The CPU vs GPU question resolves cleanly once the application requirements are specific. The following conditions define when each architecture is appropriate.
Choose GPU when:
The task involves large neural network inference on batched inputs: language model serving, large-scale image processing, generative model inference. The deployment is in a data centre or cloud environment with access to GPU infrastructure. Power consumption is not a binding constraint. Per-inference cost at data-centre scale is acceptable. Training any neural network of meaningful size.
Choose CPU (or MCU) when:
The deployment is on embedded or battery-powered hardware. The application requires single-sample inference at low latency. Power budget is constrained by battery, energy harvesting, or thermal limits. The hardware is already deployed and GPU silicon cannot be added without a hardware redesign. The application requires deterministic inference for safety or regulatory reasons. Cost per unit at volume makes GPU or NPU silicon impractical.

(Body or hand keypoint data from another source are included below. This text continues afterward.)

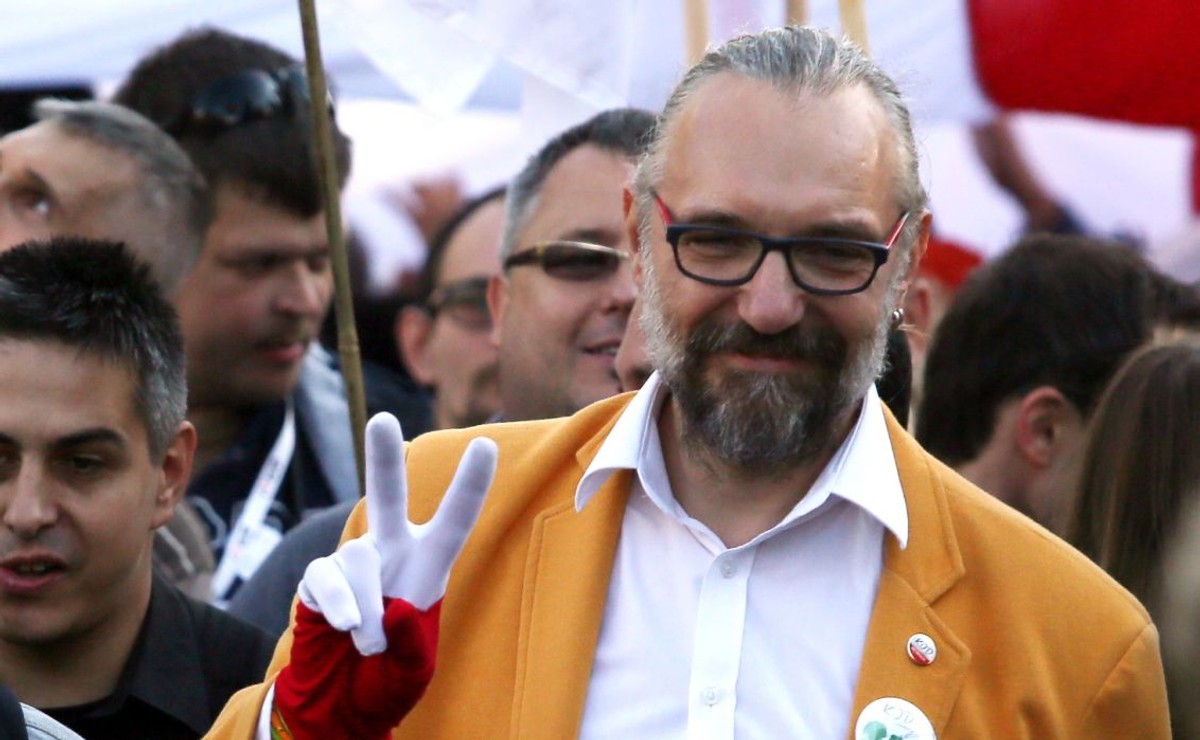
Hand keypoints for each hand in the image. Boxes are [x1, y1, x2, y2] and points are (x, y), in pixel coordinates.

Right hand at [273, 413, 495, 738]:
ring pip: (359, 559)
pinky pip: (326, 578)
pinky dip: (338, 607)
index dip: (469, 485)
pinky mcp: (318, 577)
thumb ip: (413, 644)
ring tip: (368, 642)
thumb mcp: (415, 674)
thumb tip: (394, 609)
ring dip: (365, 609)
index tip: (486, 444)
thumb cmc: (387, 679)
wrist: (340, 698)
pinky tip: (341, 627)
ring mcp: (352, 561)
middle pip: (387, 496)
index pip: (454, 522)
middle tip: (381, 419)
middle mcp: (391, 551)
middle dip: (382, 456)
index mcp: (428, 566)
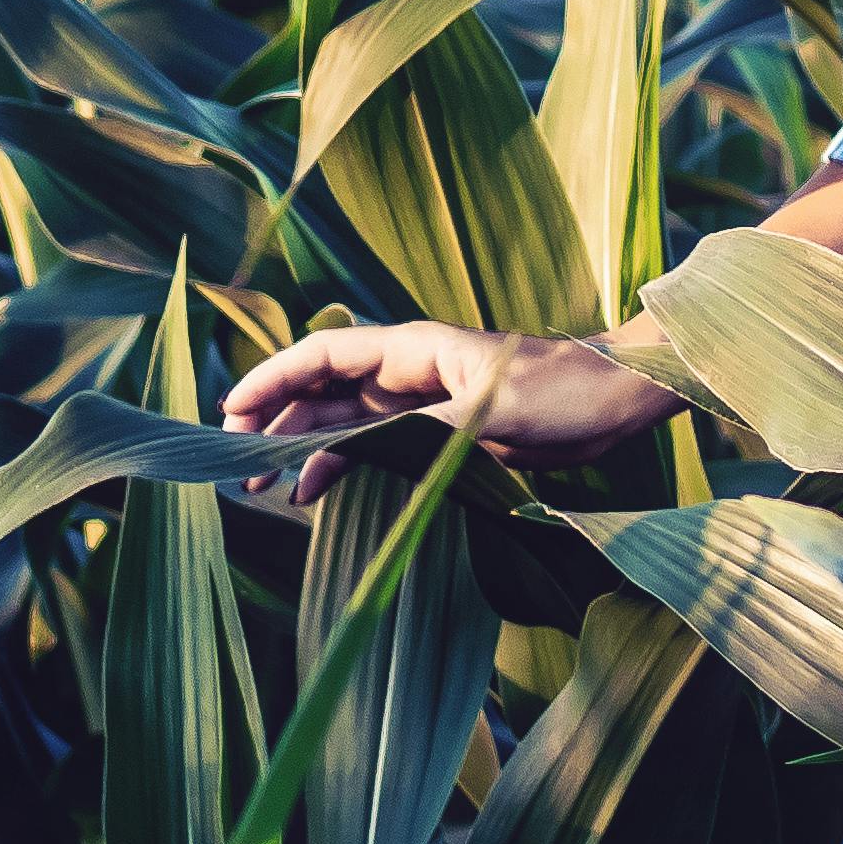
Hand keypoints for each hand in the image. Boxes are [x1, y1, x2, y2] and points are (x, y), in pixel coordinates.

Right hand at [219, 318, 677, 493]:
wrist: (611, 402)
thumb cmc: (560, 391)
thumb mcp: (491, 408)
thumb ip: (425, 426)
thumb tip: (365, 446)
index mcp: (412, 350)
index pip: (323, 356)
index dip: (272, 380)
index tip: (231, 412)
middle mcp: (404, 372)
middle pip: (320, 391)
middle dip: (273, 421)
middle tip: (235, 465)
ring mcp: (417, 403)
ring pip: (339, 421)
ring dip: (300, 447)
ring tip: (261, 486)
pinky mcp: (434, 433)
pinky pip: (370, 446)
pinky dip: (337, 465)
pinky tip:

For edge and embedded inference — which describes the vast majority of industrial IoT, automotive embedded, infrastructure monitoring, and connected sensor applications — the CPU is not a compromise position. It is the correct architecture, provided the model running on it was designed for CPU execution rather than adapted from a GPU-native neural network. See the ModelMill platform for how LBN training produces models validated for the target CPU hardware from the outset.